Leading the government of a capitalist state, the PT can’t escape the logic of managing the capitalist business. When an economic crisis arrives, a reduction of national income inevitably takes place. The bourgeoisie seeks to increase exploitation and destroy the previous income redistribution policies. On an international level, imperialism increases the exploitation of dependent countries to try to overcome the global economic crisis. The manager complies with the commands of the bosses. The PT fulfills the requirements of the real owners of state power, defends capitalism and attacks workers. This is the heart of the current administration’s crisis.
Corruption
The involvement of the PT in the major corruption schemes and in the formation of cartels that control major construction works and services, besides the obvious corruption of its leaders, follows the same logic. Corruption is an instrument at the service of bourgeois capitalist accumulation based on the plundering of the State. In every capitalist country, in Brazil perhaps in an exacerbated way, corruption and theft are part of the democratic game. By placing itself at the helm of the capitalist bourgeois state, the PT leadership began to reproduce the bourgeois methods of public management.
An alternative to PT
The conclusion is obvious: the PT’s project went bankrupt and fell into crisis along with the party. It is necessary the emergence of a new political alternative, a party that represents the historical needs of the working class. The conditions under which this alternative can be developed are opened.

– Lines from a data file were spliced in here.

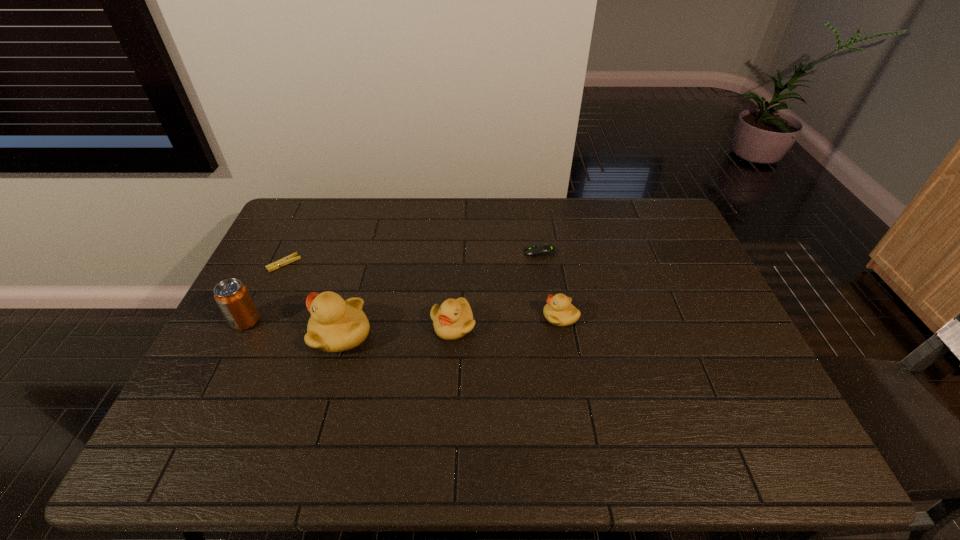
Where is `free spot between the rightmost duckling and the clothespin`? Image resolution: width=960 pixels, height=540 pixels. free spot between the rightmost duckling and the clothespin is located at coordinates (422, 290).

In order to click on vacant space that's between the tallest duckling and the fourth object from left to right in this screenshot , I will do `click(397, 329)`.

Where is `unoccupied position between the soda can and the tallest duckling`? Image resolution: width=960 pixels, height=540 pixels. unoccupied position between the soda can and the tallest duckling is located at coordinates tap(294, 327).

Where is `vacant space in between the third tallest object and the shortest duckling`? The width and height of the screenshot is (960, 540). vacant space in between the third tallest object and the shortest duckling is located at coordinates (507, 321).

I want to click on vacant space that is in between the shortest object and the second tallest duckling, so click(x=369, y=294).

Locate an element on the screen. vacant area that lies between the fifth tallest object and the soda can is located at coordinates pos(393,287).

I want to click on vacant region between the clothespin and the soda can, so click(x=265, y=292).

Image resolution: width=960 pixels, height=540 pixels. What are the coordinates of `object that stands as the third closest to the soda can` in the screenshot? It's located at (452, 320).

Locate an element on the screen. object that is the closest to the tallest duckling is located at coordinates (232, 297).

Identify the location of the third closest duckling to the shortest object. The width and height of the screenshot is (960, 540). (559, 311).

However, the emergence of new left wing parties which repeat and favor the same strategy as the Worker’s Party is not a way out at all. What kind of party, program and class organization do we need? Just to start this debate, we should say that building a strong socialist workers’ party is a task for thousands of activists in the workers and popular movement. This series of articles is our modest contribution to this discussion.
___________________________________________
Notes:
[1] – Further explanation: http://en.wikipedia.org/wiki/Bolsa_Fam%C3%ADlia
[2] – It’s a compulsory tax paid by workers and equivalent to the value of one working day. Currently, 10% of the tax income goes to Union Centers.